### WORK ITEM A
Reproduce the part of the listing that starts with the line containing "This record shows" and runs through the end of the listing, leaving out the pictures.

*** Opening of SELECTED EXTRACT ***

CHURCH GROWTH CLIMATE SETTING

CHURCH GROWTH CLIMATE SETTING
An overlooked key to growth in the church and Sunday school is the climate, environment, or morale that encourages growth. Leaders create a climate for growth when they build people and not just manage programs. There are at least seven ways a leader can become a people builder and thus create a climate for growth in the church and Sunday school.

A. Believe and trust people.
What basic assumptions about people do you hold? Do you believe they are basically lazy, uncommitted, irresponsible, and merely resources you use to accomplish your goals?
We may argue we do not hold people in such low esteem, but what do our actions state? We build people when we believe:

1. They will do what makes sense to them.
2. They want to make a difference.
3. They don’t want to fail.
4. They want to grow personally and spiritually.
5. They need and respond to encouragement and appreciation.

Growth Climate Activity:
List the people under your leadership and ask yourself honestly how you feel about each person. You may find that you see the person in a negative light if your thoughts include: “He’s always trying to undermine everything,” or, “She’s hopeless and will never change,” or, “She doesn’t commit to anything,” or, “He’s lazy and doesn’t care about his responsibilities.”

Begin to change your assumptions about people. Believe in them. Trust them. They may be lacking in some areas, but if you will show that you believe in them you’ll be building a climate for growth.

B. Understand people’s personality needs.
You build people when you understand their personality and needs, strengths and weaknesses. Florence Littauer, in her book, Personality Plus, discusses four types of people.

The sanguine is an outgoing, people-oriented person. You can influence him or her by giving incentives and testimonials. Sanguine are supportive when they have a part in the dreams and plans of the group.
The choleric is an outgoing, task-oriented person. Be efficient as a leader, and give these people options and probabilities to influence them when working together. They are supportive when they are given choices and allowed to make decisions.

*** Close of SELECTED EXTRACT ***
*** Opening of EXTRACTED INFORMATION ***

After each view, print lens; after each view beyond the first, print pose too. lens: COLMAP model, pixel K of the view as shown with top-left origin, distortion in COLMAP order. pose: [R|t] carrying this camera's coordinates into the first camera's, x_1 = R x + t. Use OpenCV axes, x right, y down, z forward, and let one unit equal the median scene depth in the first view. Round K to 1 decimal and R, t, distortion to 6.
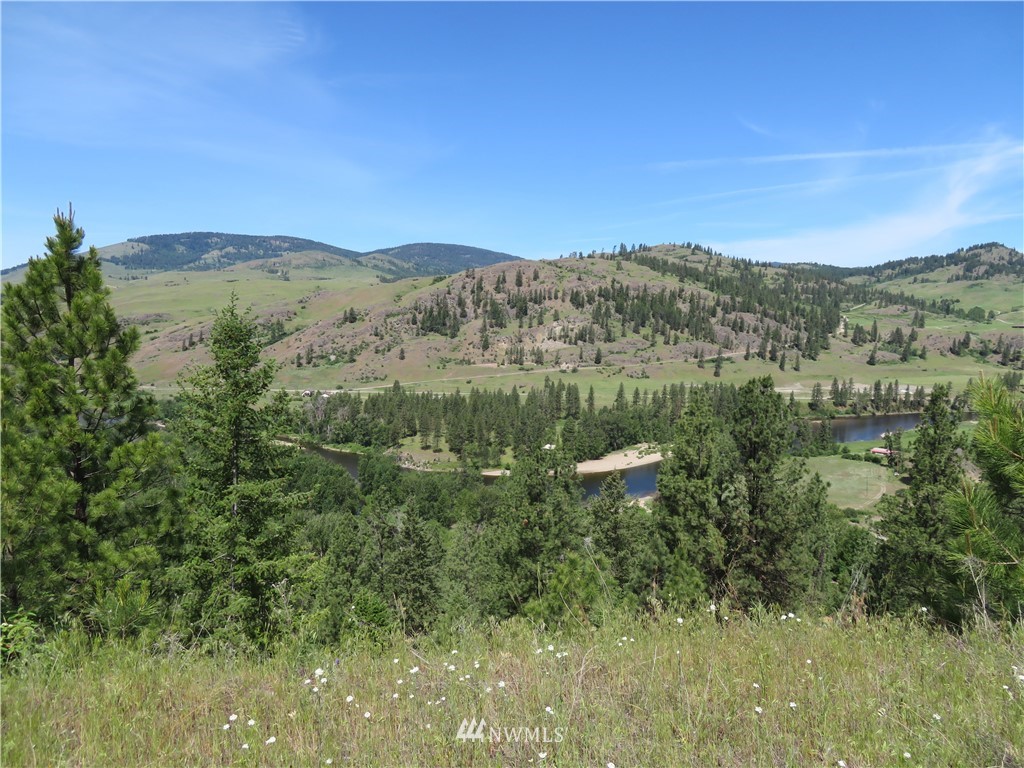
lens RADIAL K [[737.6, 0, 510.1], [0, 737.6, 369.3], [0, 0, 1]] dist [-0.002471, 0.004136]
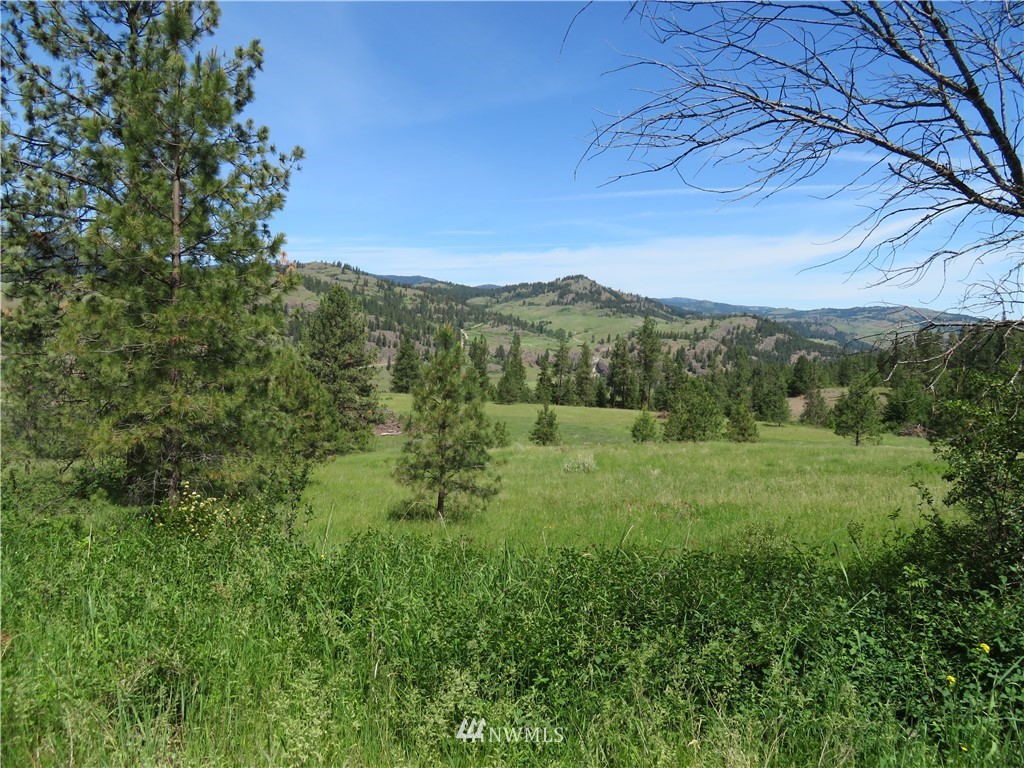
lens RADIAL K [[737.6, 0, 510.1], [0, 737.6, 369.3], [0, 0, 1]] dist [-0.002471, 0.004136]
pose [[0.892460, 0.000675, 0.451127, -0.045273], [0.003450, 0.999959, -0.008322, -0.002893], [-0.451114, 0.008983, 0.892421, -0.165180]]
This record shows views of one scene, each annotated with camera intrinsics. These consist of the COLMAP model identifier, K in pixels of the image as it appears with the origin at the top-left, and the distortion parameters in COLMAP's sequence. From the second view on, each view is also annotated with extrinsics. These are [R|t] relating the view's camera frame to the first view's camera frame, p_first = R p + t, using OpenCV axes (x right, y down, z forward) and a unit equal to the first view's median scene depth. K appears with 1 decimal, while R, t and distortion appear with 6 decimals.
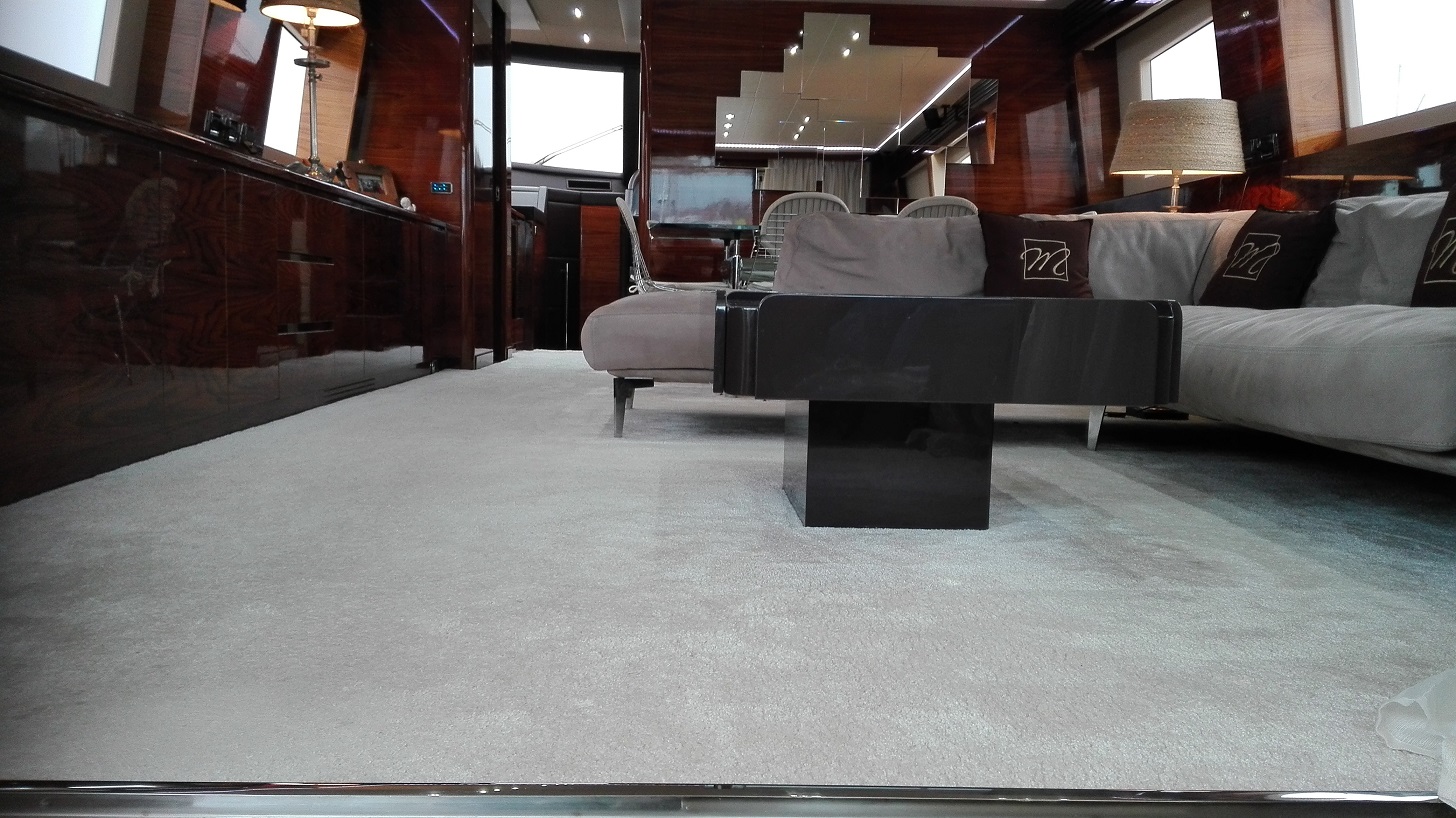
lens RADIAL K [[1203.0, 0, 725.5], [0, 1203.0, 417.4], [0, 0, 1]] dist [0.040628, -0.044873]
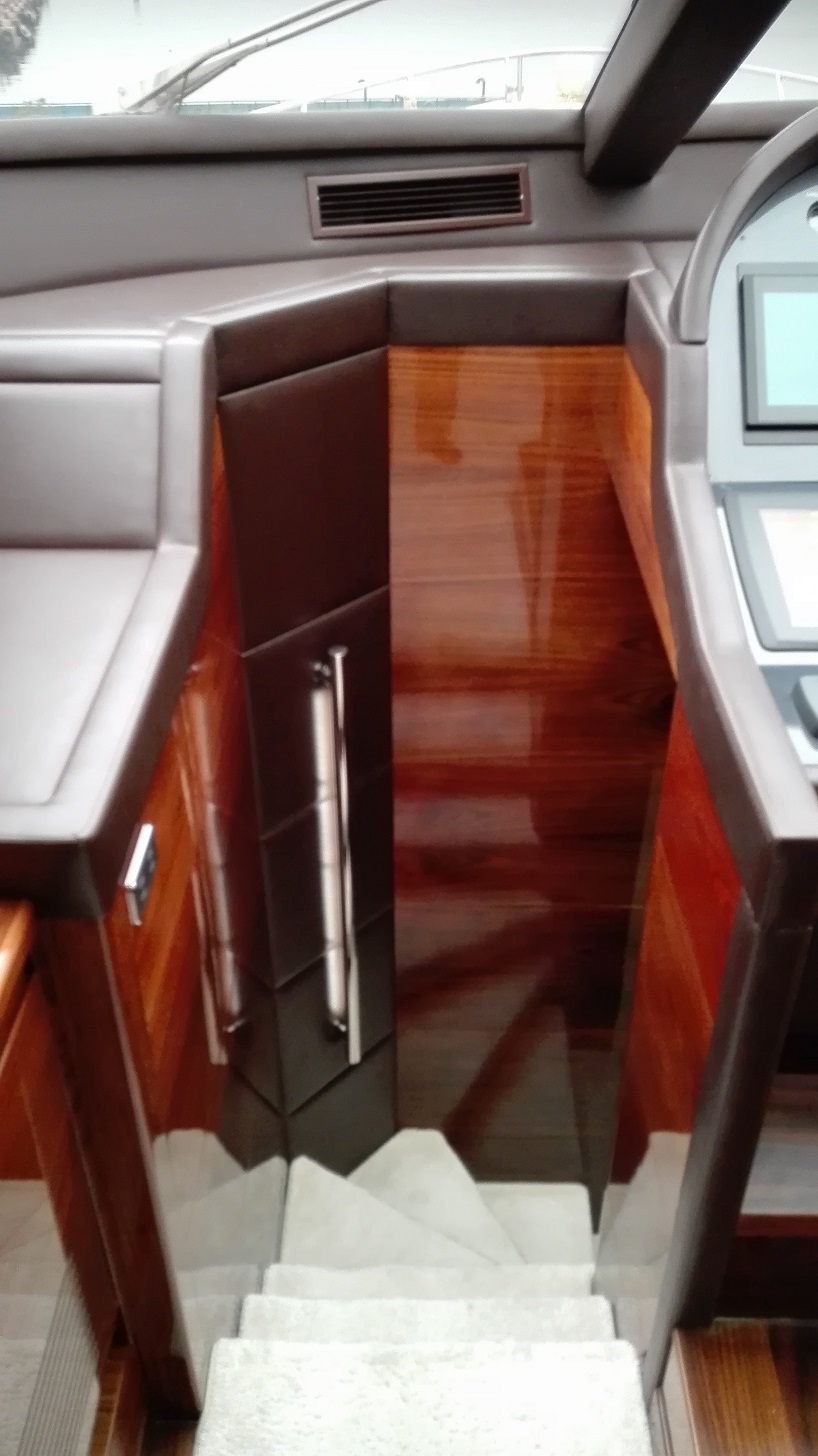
lens RADIAL K [[1203.0, 0, 402.5], [0, 1203.0, 727.5], [0, 0, 1]] dist [0.040628, -0.044873]
pose [[0.997219, 0.012044, -0.073553, -0.233853], [0.026117, 0.867823, 0.496186, -0.505709], [0.069807, -0.496727, 0.865095, 1.827435]]
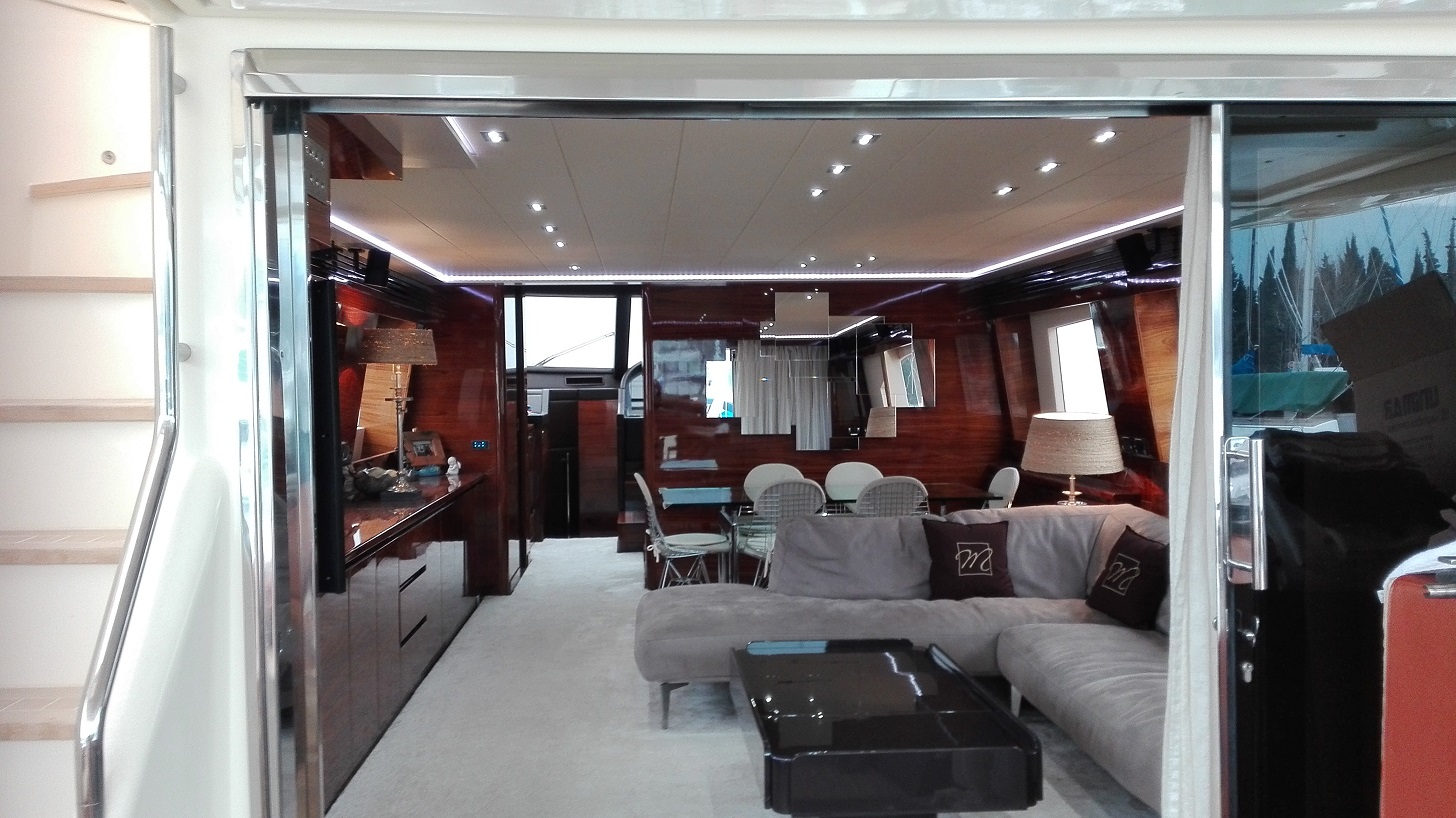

*** Close of EXTRACTED INFORMATION ***

### WORK ITEM B
Carry on the article on church growth climate from its final sentence.

### ANSWER SPACE A
This record shows views of one scene, each annotated with camera intrinsics. These consist of the COLMAP model identifier, K in pixels of the image as it appears with the origin at the top-left, and the distortion parameters in COLMAP's sequence. From the second view on, each view is also annotated with extrinsics. These are [R|t] relating the view's camera frame to the first view's camera frame, p_first = R p + t, using OpenCV axes (x right, y down, z forward) and a unit equal to the first view's median scene depth. K appears with 1 decimal, while R, t and distortion appear with 6 decimals.
lens RADIAL K [[1203.0, 0, 725.5], [0, 1203.0, 417.4], [0, 0, 1]] dist [0.040628, -0.044873]
lens RADIAL K [[1203.0, 0, 402.5], [0, 1203.0, 727.5], [0, 0, 1]] dist [0.040628, -0.044873]
pose [[0.997219, 0.012044, -0.073553, -0.233853], [0.026117, 0.867823, 0.496186, -0.505709], [0.069807, -0.496727, 0.865095, 1.827435]]

### ANSWER SPACE B
The melancholy is an introverted task-oriented person. As a leader you need to be correct, decisive, and organized. Give data and facts to influence melancholy persons when working together. They support when they have facts and logic.

The phlegmatic is an introverted people-oriented person. As a leader you need to be sincere and give assurances and support to influence the phlegmatic personalities when working together. They are supportive when people and emotions are valued.

Growth Climate Activity:
Identify and write down three strengths for each person on your staff. Discover each one’s three major personal goals and the obstacles he or she faces in accomplishing these goals. What are this person’s fears? What are his or her dreams? What could this person become if he or she really had unlimited opportunity? How can you help this person become everything that God created him or her to be?

C. Invest in people’s spiritual growth and development.
This means regularly and fervently praying for them. Lift them up like Hur and Aaron lifted up Moses’ arms in the battle. Not only are they part of your team, you are a part of their team.

Each person has a unique God-given purpose with God-given abilities and talents to accomplish it. As a leader you build people when you help them to discover, develop, and use their God-given abilities for His glory.

You invest in people when you give your best to them. This means being a living example and model of spiritual discipline, spiritual growth, and balanced living before them. Are you growing spiritually? What has God been doing in your life in the last month? Are you developing your skills as a leader or are you in a rut?

John Maxwell wrote, “A person must soon forget himself to be long remembered. He must empty himself in order to discover a fuller self. He must lose himself to find himself. Forget yourself into greatness. Empty yourself into adventure. Lose yourself into immortality.”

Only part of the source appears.